The Making of American Whiteness: The Formation of Race in Seventeenth-Century Virginia changes the narrative about the origins of race and Whiteness in America. With an exhaustive array of archival documents, Carmen P. Thompson demonstrates not only that Whiteness predates European expansion to the Americas as evidenced in their participation in the transatlantic slave trade since the fifteenth century, but more importantly that it was the principal dynamic in the settlement of Virginia, the first colony in what would become the United States of America. And just as the system of White supremacy was the principal framework that fueled the transatlantic slave trade, it likewise was the framework that drove the organization of civil society in Virginia, including the organization and structure of the colony’s laws, social, political, and economic policies as well as its system of governance. The book shows what Whiteness looked like in everyday life in the early seventeenth century, in a way eerily prescient to Whiteness today.
Carmen P. Thompson is a historian and independent scholar.
Chapter One: The International System of Slavery and the Formation of American Whiteness
Chapter Two: Duty Boys, Company Tenants, Slaveholding Ladies and Wealthy Planters: How the International System of Slavery Made European Emigrants White, 1619–1650
Chapter Three: From Slave Pen to Plantation: The Making of American Whiteness in the Built Environment, 1618–1634
Chapter Four: From Freedom Suits to Fictive Kin: African Resistance to White Supremacy in Colonial Virginia, 1619–1660
Conclusion: The International System of Slavery and the Making of American Whiteness
The Making of American Whiteness provides compelling correctives to received notions regarding the origins of institutionalized white supremacy. By shedding new light on a wide array of period documents within the context of transatlantic slavery, Thompson shows that conceptions in early Virginia of West African peoples as inherently worthy of enslavement already went hand in hand with a collective European self-conception as not only superior, but also implicitly white. With its deep dives into such disparate realms as gender relations, built environments, and the maintenance of West African modes of resistance, this book will instruct and fascinate students and scholars working on not only the origins of American racial formations, but also their obstinately enduring manifestations.

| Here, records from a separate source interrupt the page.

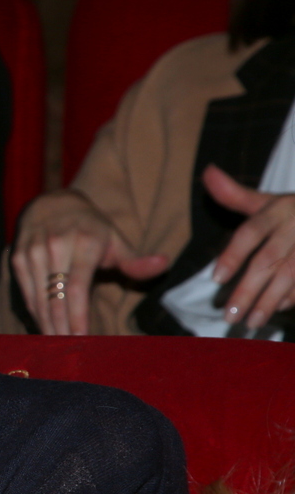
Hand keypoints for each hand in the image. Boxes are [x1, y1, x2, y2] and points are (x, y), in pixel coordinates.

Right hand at [11, 189, 168, 334]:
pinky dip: (35, 314)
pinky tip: (44, 328)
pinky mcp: (17, 259)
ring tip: (55, 346)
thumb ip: (135, 260)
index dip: (78, 316)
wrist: (51, 204)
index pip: (77, 288)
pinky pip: (26, 294)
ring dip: (46, 325)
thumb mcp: (115, 239)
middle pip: (55, 298)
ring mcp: (32, 253)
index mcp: (83, 243)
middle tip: (68, 352)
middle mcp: (54, 247)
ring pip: (38, 299)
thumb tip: (163, 264)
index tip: (81, 339)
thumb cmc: (90, 228)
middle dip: (61, 328)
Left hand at [204, 164, 294, 329]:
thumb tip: (207, 171)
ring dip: (270, 301)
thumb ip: (235, 194)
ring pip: (290, 275)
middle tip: (228, 315)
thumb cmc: (294, 209)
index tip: (215, 279)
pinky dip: (293, 296)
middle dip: (248, 289)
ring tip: (250, 322)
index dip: (233, 254)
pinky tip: (278, 310)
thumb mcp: (268, 199)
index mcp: (278, 210)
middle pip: (268, 260)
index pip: (251, 232)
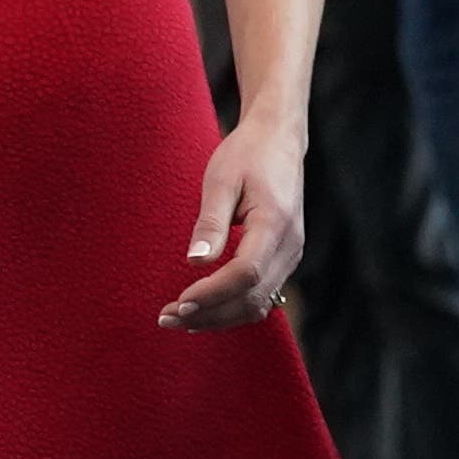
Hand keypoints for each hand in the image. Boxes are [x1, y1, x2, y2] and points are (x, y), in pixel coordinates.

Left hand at [163, 116, 306, 327]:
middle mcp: (290, 246)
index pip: (245, 274)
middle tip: (167, 318)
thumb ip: (210, 223)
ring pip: (259, 305)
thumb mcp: (220, 180)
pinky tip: (204, 310)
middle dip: (209, 314)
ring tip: (179, 318)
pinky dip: (233, 308)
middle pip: (252, 299)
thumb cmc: (247, 154)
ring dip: (219, 318)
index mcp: (275, 224)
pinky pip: (262, 296)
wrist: (279, 140)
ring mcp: (291, 255)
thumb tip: (195, 261)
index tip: (178, 302)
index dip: (212, 294)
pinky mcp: (284, 258)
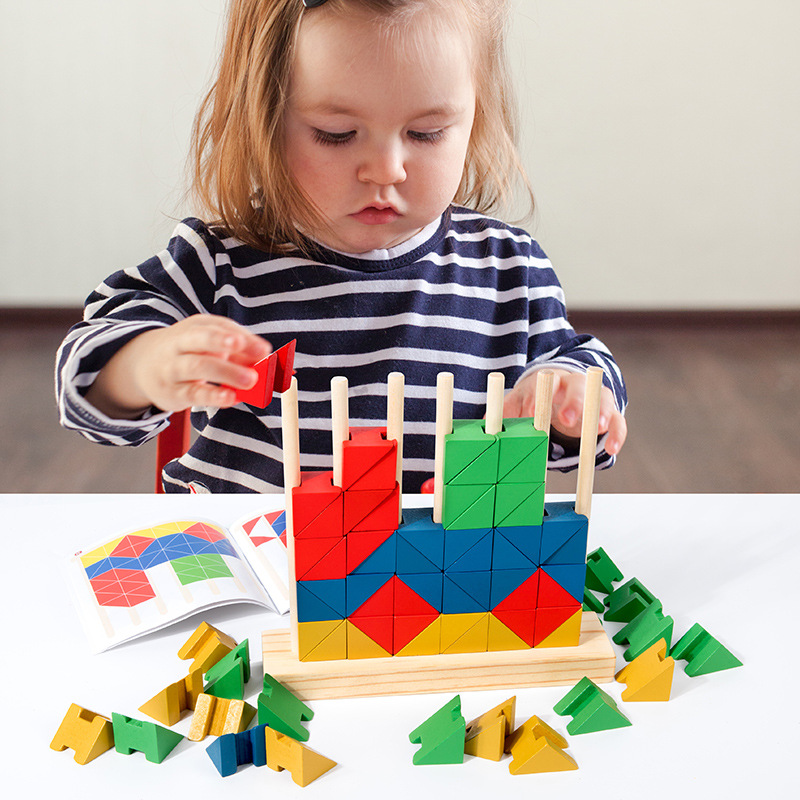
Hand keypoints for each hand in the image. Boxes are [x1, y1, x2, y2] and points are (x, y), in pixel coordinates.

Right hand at [86, 315, 271, 417]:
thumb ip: (239, 351)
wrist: (142, 365)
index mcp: (196, 327)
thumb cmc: (187, 352)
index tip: (265, 349)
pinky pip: (192, 393)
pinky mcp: (171, 392)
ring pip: (198, 366)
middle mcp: (181, 343)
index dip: (244, 338)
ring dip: (227, 372)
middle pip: (202, 338)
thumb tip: (267, 357)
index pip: (220, 327)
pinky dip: (212, 396)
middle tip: (256, 354)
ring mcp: (173, 367)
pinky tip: (230, 398)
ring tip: (250, 380)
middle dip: (226, 342)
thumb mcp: (210, 345)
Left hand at [502, 369, 626, 455]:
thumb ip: (505, 411)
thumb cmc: (539, 398)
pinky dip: (616, 434)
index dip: (538, 398)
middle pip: (576, 387)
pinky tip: (611, 448)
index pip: (544, 383)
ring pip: (601, 400)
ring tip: (598, 427)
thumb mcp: (521, 401)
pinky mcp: (611, 413)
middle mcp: (574, 385)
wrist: (566, 389)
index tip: (531, 413)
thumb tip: (482, 425)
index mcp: (550, 380)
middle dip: (571, 401)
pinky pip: (618, 422)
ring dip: (599, 412)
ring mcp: (595, 398)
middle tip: (565, 418)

A highly original challenge to the traditional historiographical wisdom on the North American origins of racial slavery and whiteness in colonial Virginia. Thompson has put together an unequalled archive on the subject of how "race" operated in the period before Bacon’s Rebellion and policy changes made racial distinctions emerge with much greater clarity and elaboration. Subtle and deeply gendered, the project also draws insight and energy from Thompson’s study of very different forms of slavery in Africa. She places Virginia in a network of slave-trading transnationally in a way that brings into useful question the idea of an "invention" of race there.